The number of Gaussian primes

Question

Let $n$ be a natural number $\ge 2$.

Let $\pi(n)$ be the number of primes $(p)$ for $p\le n$ and $\pi g(n)$ the number of Gausian primes $(z = x + yi )$ for $|x|$ and $|y| \le n$.

Can the ratio $\pi g(n)/\pi(n)^2$ has a limit for $n \to \infty$?

Answer 1

First, let's simplify the problem to the more natural variant where the bounds defining $\pi g(n)$ are $x^2 + y^2 \le n^2$. Since you mention $|x|,|y|$ I will assume you intend to include all conjugates of a given Gaussian prime in the count, but it's a distinction that doesn't make much difference to what follows.

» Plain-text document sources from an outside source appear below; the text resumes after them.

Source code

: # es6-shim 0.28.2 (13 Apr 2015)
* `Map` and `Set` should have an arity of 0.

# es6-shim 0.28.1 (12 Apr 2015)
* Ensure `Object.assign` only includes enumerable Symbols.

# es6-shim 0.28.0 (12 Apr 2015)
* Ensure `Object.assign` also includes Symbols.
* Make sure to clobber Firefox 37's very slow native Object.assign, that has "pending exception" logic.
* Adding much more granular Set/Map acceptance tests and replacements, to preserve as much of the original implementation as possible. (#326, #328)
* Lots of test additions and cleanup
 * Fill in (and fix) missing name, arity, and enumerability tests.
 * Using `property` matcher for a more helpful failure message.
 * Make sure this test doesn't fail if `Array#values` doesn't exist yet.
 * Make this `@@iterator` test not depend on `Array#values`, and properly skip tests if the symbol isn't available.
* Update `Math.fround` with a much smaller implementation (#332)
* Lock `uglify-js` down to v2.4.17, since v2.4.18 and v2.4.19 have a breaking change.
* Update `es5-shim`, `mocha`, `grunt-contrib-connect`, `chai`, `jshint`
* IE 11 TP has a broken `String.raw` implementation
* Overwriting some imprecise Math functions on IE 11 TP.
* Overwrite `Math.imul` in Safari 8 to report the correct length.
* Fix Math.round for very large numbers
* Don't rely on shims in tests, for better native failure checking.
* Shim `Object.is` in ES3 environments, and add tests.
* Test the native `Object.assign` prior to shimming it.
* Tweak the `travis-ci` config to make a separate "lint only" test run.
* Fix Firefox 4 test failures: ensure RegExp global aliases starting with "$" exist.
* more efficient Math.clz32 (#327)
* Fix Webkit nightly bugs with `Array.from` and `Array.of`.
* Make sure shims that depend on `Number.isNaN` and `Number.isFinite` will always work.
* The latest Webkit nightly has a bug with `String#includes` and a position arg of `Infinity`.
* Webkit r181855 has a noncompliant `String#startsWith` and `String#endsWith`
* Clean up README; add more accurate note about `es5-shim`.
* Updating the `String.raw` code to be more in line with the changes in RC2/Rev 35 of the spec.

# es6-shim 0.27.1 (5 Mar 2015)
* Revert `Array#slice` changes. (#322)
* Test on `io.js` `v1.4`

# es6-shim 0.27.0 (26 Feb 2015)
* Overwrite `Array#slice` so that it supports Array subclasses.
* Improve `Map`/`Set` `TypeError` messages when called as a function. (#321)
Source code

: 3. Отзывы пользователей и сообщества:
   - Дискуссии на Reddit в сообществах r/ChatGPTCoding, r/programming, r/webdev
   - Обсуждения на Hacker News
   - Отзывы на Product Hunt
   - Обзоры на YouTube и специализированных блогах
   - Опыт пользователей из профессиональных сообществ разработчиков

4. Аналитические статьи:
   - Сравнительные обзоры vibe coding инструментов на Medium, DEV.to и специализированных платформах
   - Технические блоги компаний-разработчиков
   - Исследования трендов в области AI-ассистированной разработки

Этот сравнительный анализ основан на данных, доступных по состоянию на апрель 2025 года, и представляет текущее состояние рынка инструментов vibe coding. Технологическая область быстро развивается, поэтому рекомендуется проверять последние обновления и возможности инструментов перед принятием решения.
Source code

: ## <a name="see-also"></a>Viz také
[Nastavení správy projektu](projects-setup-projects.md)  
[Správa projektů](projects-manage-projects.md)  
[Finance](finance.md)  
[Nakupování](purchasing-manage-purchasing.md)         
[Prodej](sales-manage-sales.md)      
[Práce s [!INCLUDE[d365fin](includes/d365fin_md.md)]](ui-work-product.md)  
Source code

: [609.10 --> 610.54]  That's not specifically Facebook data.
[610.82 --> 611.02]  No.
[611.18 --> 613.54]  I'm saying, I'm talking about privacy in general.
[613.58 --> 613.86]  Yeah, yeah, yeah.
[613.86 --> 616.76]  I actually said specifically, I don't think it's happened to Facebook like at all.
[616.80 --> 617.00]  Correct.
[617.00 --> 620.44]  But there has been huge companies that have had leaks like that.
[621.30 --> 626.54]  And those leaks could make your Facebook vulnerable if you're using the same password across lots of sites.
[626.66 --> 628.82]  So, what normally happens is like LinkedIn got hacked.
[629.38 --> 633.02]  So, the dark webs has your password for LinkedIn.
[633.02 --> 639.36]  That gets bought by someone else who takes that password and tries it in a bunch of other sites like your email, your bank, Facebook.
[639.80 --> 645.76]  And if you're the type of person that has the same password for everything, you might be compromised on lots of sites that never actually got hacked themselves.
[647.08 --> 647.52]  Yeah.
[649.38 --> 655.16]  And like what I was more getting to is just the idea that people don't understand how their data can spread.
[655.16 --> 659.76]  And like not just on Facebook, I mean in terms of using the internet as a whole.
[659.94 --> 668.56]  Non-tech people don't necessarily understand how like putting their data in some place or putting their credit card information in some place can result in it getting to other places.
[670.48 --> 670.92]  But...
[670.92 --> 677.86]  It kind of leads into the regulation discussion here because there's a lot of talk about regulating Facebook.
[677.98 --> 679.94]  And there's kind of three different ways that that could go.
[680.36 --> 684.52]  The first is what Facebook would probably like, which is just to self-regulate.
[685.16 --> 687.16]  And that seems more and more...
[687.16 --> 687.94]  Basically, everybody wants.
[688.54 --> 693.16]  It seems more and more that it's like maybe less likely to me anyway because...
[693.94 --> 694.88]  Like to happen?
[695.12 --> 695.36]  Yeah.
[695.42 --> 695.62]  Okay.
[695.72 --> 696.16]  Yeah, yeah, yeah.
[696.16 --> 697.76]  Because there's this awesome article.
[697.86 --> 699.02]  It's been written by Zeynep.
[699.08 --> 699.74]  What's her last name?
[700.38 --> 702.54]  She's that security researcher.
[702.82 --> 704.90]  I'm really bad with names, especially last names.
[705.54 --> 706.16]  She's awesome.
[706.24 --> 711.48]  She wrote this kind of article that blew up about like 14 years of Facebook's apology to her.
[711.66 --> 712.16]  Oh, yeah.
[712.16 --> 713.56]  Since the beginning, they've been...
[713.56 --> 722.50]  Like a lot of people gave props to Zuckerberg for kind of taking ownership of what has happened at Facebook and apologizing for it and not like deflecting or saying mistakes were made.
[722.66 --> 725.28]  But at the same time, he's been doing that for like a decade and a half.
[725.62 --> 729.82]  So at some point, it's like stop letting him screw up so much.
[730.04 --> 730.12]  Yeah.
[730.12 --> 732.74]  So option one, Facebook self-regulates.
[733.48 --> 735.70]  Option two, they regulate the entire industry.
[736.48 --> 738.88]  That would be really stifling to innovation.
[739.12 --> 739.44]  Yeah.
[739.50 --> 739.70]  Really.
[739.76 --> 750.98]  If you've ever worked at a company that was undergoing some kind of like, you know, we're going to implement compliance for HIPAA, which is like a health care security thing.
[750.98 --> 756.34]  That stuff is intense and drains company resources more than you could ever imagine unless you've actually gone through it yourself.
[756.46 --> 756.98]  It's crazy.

Under this simplification, (let's call it) $\pi g'(n)$ is essentially $8$ times the number of primes congruent to $1 \pmod 4$ up to $n^2$, ignoring some insignificant terms: the $O(1)$ contribution from the prime $2$ and the $o(n)$ contribution from rational Gaussian primes like $7$. The latter is asymptotic to $n^2/(4 \log n)$ by the Prime Number Theorem for arithmetic progressions, so $\pi g'(n) \sim 2n^2/\log n$.

$\pi(n)$ is of course, asymptotic to $n/\log n$. So the ratio $\pi g'(n)/\pi(n)^2$ grows like $O(\log n)$ and thus it does not have a limit. Since your square bounding region is even larger than the circle, the same divergence holds for $\pi g(n)$.

It would be more interesting to eliminate the $\log n$ factor by considering something like $\pi g(n)/(n \pi(n))$. In that case I believe there are equidistribution results due to Hecke which would probably be enough to establish an asymptotic for the number of Gaussian primes inside the square bounding box (I expect it would be the same as the circle but scaled by a constant proportionate to the ratio of the areas, so $4/\pi$).